The Xcel Center is in downtown St. Paul. Unfortunately, St. Paul is not yet connected to Light Rail. Bus is an option––and your tickets let you ride for free for 2 hours before and after the game––but it's rather inconvenient. If you're not staying within walking distance, you'll generally want to drive to the game. In fact, you probably will want to have a car even if you're staying within walking distance of the X, so you have access to Minneapolis and to suburbs like Bloomington, where the Mall of America and airport are located. Driving to the Xcel Center is pretty simple; it's right off I-35E, very near I-94, and easily accessible by two of St.

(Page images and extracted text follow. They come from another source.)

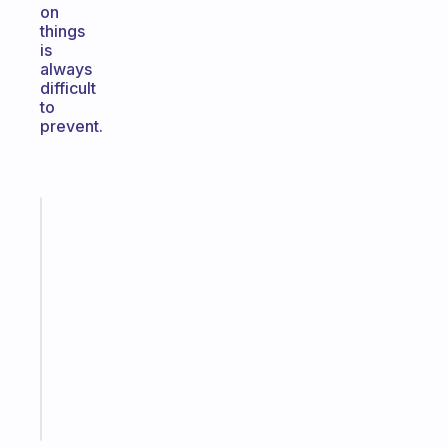
on
things
is
always
difficult
to
prevent.
Fabulous
An
ADHD
morning
routine
that
actually
sticks
Start
today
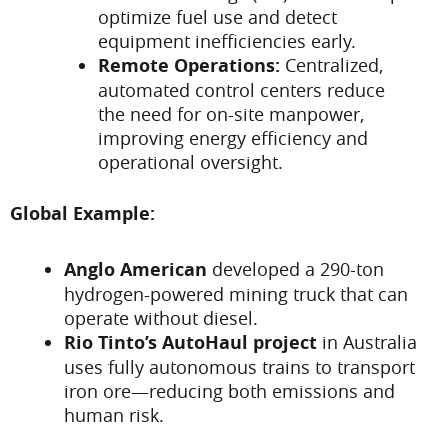
optimize fuel use and detect
equipment inefficiencies early.
Remote Operations:
Centralized,
automated control centers reduce
the need for on-site manpower,
improving energy efficiency and
operational oversight.
Global Example:
Anglo American
developed a 290-ton
hydrogen-powered mining truck that can
operate without diesel.
Rio Tinto’s AutoHaul project
in Australia
uses fully autonomous trains to transport
iron ore—reducing both emissions and
human risk.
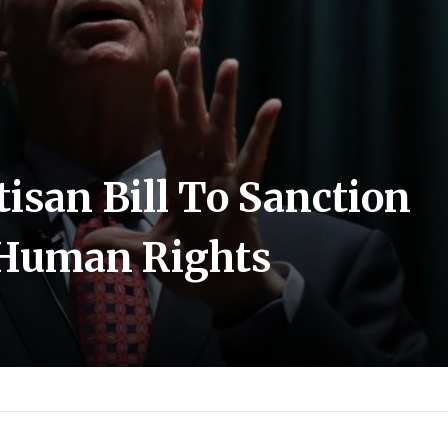
tisan Bill To Sanction
r Human Rights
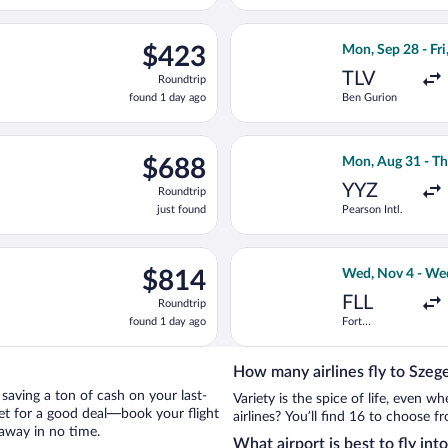
days
ago
ct 6 from Ben Gurion to Ferenc Liszt Intl., returning Fri, Oct 9, 
Select Swiss Inte
$423
$423
Mon, Sep 28 - Fri
Roundtrip,
TLV
Roundtrip
found
found 1 day ago
Ben Gurion
1
day
ago
ight, departing Tue, Oct 20 from John F. Kennedy Intl. to Ferenc L
Select Delta flig
$688
$688
Mon, Aug 31 - Th
Roundtrip,
YYZ
Roundtrip
just
just found
Pearson Intl.
found
eparting Tue, Nov 3 from Miami Intl. to Ferenc Liszt Intl., return
Select Air Canada
$814
$814
Wed, Nov 4 - We
Roundtrip,
FLL
Roundtrip
found
found 1 day ago
Fort
1
Lauderdale -
day
Hollywood
Intl.
ago
How many airlines fly to Szeg
y saving a ton of cash on your last-
Variety is the spice of life, even 
net for a good deal—book your flight
airlines? You’ll find 16 to choose f
taway in no time.
What airport is best to fly int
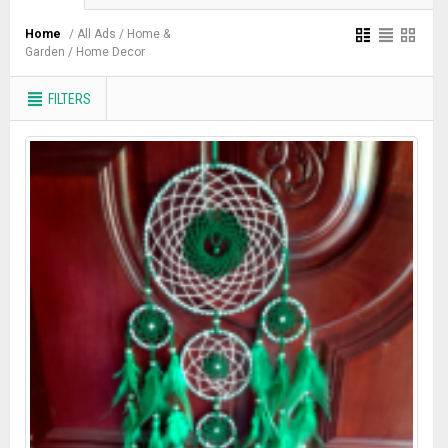
Home
/ All Ads
/ Home &
Garden
/ Home Decor
FILTERS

Paul's major roads, Sheppard Rd. and Kellogg Boulevard.
Parking near the Xcel Center can be fairly pricey on game nights ($10-15) but is generally fairly convenient, accessible, and readily available. The RiverCentre ramp is popular, since it is directly connected by skyway (that's an indoor tunnel over the street, for you southerners). I think the parking ramp at the Science Museum (directly across Kellogg Boulevard) is a nice alternative, as it is part of the same structure and is about a sidewalk block separated from the skyway entrance, and comes in $3 cheaper than the RiverCentre ramp. There's also a municipal ramp one block away (anyone know the prices?). Official parking at the Xcel Center is limited to season ticket holders with a parking pass.
Seats and Tickets
A lot of people wonder whether tickets are tough to come by in hockey-mad St. Paul. We did sell out our first four hundred preseason, regular season, and postseason games as a franchise, but that streak came to an end in 2010-11, with attendance dipping as low as 16,000 on a few nights. Still, the arena averaged about 99% of capacity even with the weak on-ice product, so it's probably a good idea to get your tickets ahead of time, unless you're planning on a Student Rush night (M-W nights in 2010-11, but could change). Cheaper tickets, particularly the highly-demanded upper-level ends, tend to go pretty quickly, while "good seats" are pretty readily available. The official TicketExchange, where season ticket holders post tickets they won't use, generally has prices relatively close to face value, and is often a good option to find seats even if the game isn't sold out yet. Single game, face value tickets range from about $25-50 in the upper deck, $75-85 in the lower bowl, and $90-100 on the club level. Prices will be higher for certain "premium" games, depending on the night and the team in town.
In terms of seats, there aren't any bad ones. Nothing obstructed, nothing too far to see, nothing awkward or inaccessible. I've sat on the glass and in the last row of the upper-deck corner, and I'd almost go so far as to say I preferred the view from the cheap seats to being on-the-glass, as it gives a better view of the far end of the ice. As with any arena, the sides tend to be easier to watch from than the ends, though they're also a fair amount more expensive.